● **Set tasks**:
**1)** Answer these from the forum text:
(a) On what does the first post say LASD spends its money mostly?
(b) What kind of facilities at Pinewood does the first post call equal or better?
(c) What rent does the later post give for a 1 bedroom apartment?
**2)** Echo the forum text word for word, starting with "Whats striking about" and going on through "private school students.".

— begin Source text —

Whats striking about LASD schools is that they have more deluxe facilities than Pinewood, a Private school in the city of Los Altos. Yes, pinewood has indoor facilities that are equal or better, but what LASD spends its money on mostly is on very expensive OUTDOOR facilities which are not helping the educational process. They cost big bucks though. The difference between Pinewood and LASD is striking. The kids at LASD schools have much more expensive facilities than do the private school students.


6 people like this
Posted by Whoever
a resident of another community
on Nov 12, 2014 at 11:54 am

@m2grs: Where do you live? Hillsborough? Woodside? Portola Valley? The San Antonio area is NOT an underprivileged area. You know those new Carmel apartments? Do you know what they rent for? $4000 for a 1 bedroom apartment. Man, such a deal. That's cheap livin'.

— end Source text —
— begin Extracted data —

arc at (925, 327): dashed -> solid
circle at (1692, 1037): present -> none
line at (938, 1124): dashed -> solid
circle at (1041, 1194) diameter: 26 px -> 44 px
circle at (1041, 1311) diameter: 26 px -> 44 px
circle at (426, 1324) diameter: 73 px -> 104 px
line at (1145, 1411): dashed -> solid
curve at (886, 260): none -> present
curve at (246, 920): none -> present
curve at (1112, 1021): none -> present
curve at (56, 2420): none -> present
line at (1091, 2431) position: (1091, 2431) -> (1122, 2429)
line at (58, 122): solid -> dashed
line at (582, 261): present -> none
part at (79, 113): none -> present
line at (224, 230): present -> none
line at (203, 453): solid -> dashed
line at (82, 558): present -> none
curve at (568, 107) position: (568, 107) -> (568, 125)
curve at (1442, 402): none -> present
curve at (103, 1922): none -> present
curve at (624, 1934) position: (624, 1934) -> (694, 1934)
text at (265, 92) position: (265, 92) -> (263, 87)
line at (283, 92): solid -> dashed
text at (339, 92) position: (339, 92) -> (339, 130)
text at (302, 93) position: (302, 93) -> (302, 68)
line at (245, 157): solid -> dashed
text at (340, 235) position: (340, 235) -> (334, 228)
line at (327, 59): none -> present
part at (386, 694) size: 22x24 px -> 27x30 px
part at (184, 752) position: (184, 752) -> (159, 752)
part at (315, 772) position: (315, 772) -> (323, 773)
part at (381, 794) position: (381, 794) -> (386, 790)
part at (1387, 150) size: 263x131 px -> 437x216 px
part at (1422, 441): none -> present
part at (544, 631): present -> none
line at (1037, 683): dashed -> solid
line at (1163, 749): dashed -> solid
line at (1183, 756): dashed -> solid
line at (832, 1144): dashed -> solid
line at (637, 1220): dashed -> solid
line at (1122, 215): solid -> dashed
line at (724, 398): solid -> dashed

— end Extracted data —

● **Answers**:
**1)**
(a) Very expensive outdoor facilities
(b) Indoor facilities
(c) $4000

**2)**
Whats striking about LASD schools is that they have more deluxe facilities than Pinewood, a Private school in the city of Los Altos. Yes, pinewood has indoor facilities that are equal or better, but what LASD spends its money on mostly is on very expensive OUTDOOR facilities which are not helping the educational process. They cost big bucks though. The difference between Pinewood and LASD is striking. The kids at LASD schools have much more expensive facilities than do the private school students.